**Requirement**
Once the line with "81 49 1098.1" is found in the data, output it and each following line exactly, up to and including the line with "27 137 499.5", and nothing before or after.

(Saved data entries)
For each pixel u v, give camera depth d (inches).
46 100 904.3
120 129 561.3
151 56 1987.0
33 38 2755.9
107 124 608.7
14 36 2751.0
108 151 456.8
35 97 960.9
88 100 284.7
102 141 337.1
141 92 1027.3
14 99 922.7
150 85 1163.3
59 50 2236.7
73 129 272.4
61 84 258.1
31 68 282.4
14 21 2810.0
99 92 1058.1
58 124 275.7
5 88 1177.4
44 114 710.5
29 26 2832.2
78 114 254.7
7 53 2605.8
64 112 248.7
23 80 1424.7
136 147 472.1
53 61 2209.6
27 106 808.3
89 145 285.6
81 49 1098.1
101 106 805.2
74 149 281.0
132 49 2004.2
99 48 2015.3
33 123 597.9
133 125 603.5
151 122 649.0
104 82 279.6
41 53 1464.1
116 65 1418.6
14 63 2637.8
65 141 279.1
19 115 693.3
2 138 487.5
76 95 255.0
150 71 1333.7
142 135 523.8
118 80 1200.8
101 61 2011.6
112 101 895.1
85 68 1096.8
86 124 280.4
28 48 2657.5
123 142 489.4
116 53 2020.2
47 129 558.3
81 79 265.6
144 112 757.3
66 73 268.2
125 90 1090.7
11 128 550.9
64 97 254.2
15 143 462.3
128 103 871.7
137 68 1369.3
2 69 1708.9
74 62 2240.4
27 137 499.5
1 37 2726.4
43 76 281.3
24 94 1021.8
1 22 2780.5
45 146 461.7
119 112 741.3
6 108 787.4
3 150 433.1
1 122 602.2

**Answer to the exercise**
81 49 1098.1
101 106 805.2
74 149 281.0
132 49 2004.2
99 48 2015.3
33 123 597.9
133 125 603.5
151 122 649.0
104 82 279.6
41 53 1464.1
116 65 1418.6
14 63 2637.8
65 141 279.1
19 115 693.3
2 138 487.5
76 95 255.0
150 71 1333.7
142 135 523.8
118 80 1200.8
101 61 2011.6
112 101 895.1
85 68 1096.8
86 124 280.4
28 48 2657.5
123 142 489.4
116 53 2020.2
47 129 558.3
81 79 265.6
144 112 757.3
66 73 268.2
125 90 1090.7
11 128 550.9
64 97 254.2
15 143 462.3
128 103 871.7
137 68 1369.3
2 69 1708.9
74 62 2240.4
27 137 499.5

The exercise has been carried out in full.